Retype the part of the disciplinary case passage starting at "On October 24, 1991, after" and ending at "harshly as he did.", word for word.

PROVIDED PASSAGE:
§
On October 24, 1991, after a hearing the Disciplinary Committee concluded that Seiders committed all three violations. Each member recommended dismissal. Seiders was immediately suspended without pay pending dismissal. On October 29, 1991, Seiders appealed to the full Prison Board seeking a hearing. By letter dated November 21, 1991, the Prison Board notified Seiders that it concurred without conducting its own healing with the committee’s findings and that he was discharged from County employment effective October 25, 1991.1 Approximately one to two weeks after the October 24, 1991, Disciplinary Committee hearing Shull, during a private conversation with a correctional officer at the prison, remarked that if Seiders had not gone to the Union, he would not have treated him as harshly as he did.

On January 27, 1992, the Union filed a charge of unfair labor practices against the County, alleging violations of Section 1201(a)(1) and (3) of the Public Employee Relations Act *292(PERA).2 On February 3, 1992, the Secretary of the PLRB issued a complaint and notice of a hearing set for March 19, 1992.
§
INFORMATION SUPPLIED:
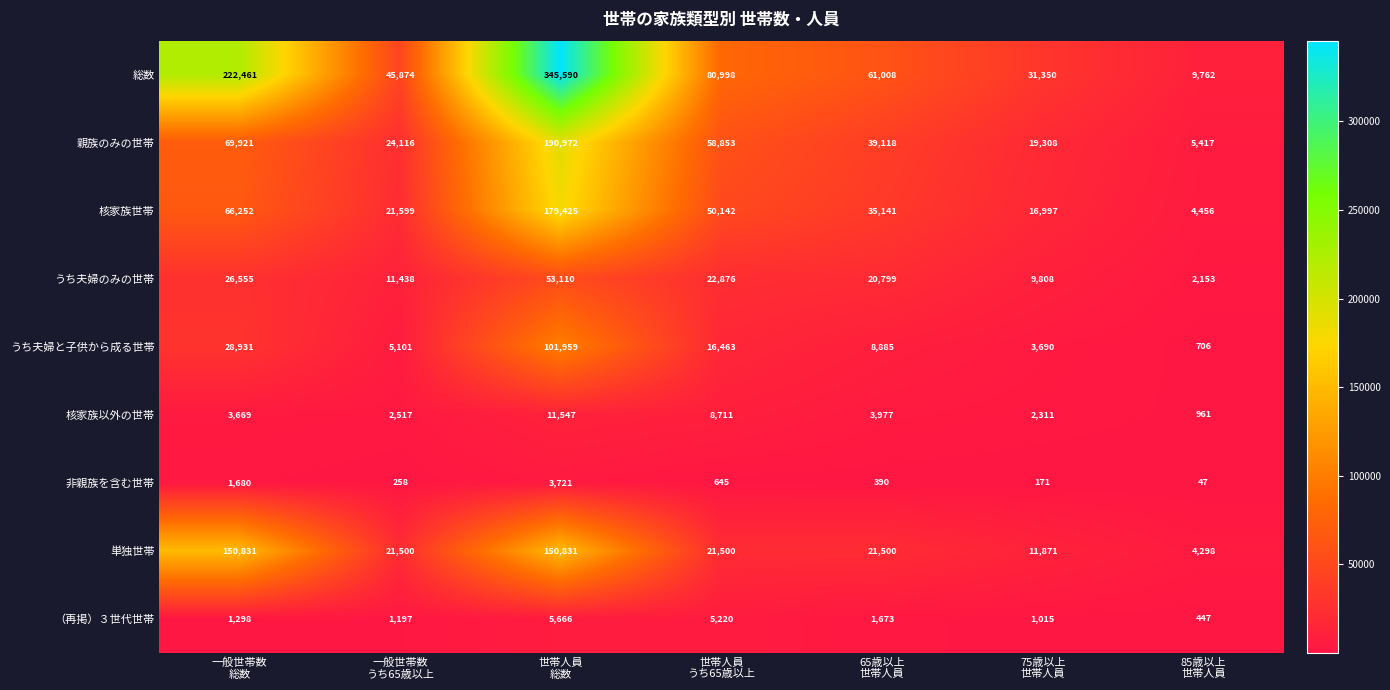

What is the sum of all 核家族世帯 values?

374012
§
OUTPUT FOR THIS TASK:
On October 24, 1991, after a hearing the Disciplinary Committee concluded that Seiders committed all three violations. Each member recommended dismissal. Seiders was immediately suspended without pay pending dismissal. On October 29, 1991, Seiders appealed to the full Prison Board seeking a hearing. By letter dated November 21, 1991, the Prison Board notified Seiders that it concurred without conducting its own healing with the committee’s findings and that he was discharged from County employment effective October 25, 1991.1 Approximately one to two weeks after the October 24, 1991, Disciplinary Committee hearing Shull, during a private conversation with a correctional officer at the prison, remarked that if Seiders had not gone to the Union, he would not have treated him as harshly as he did.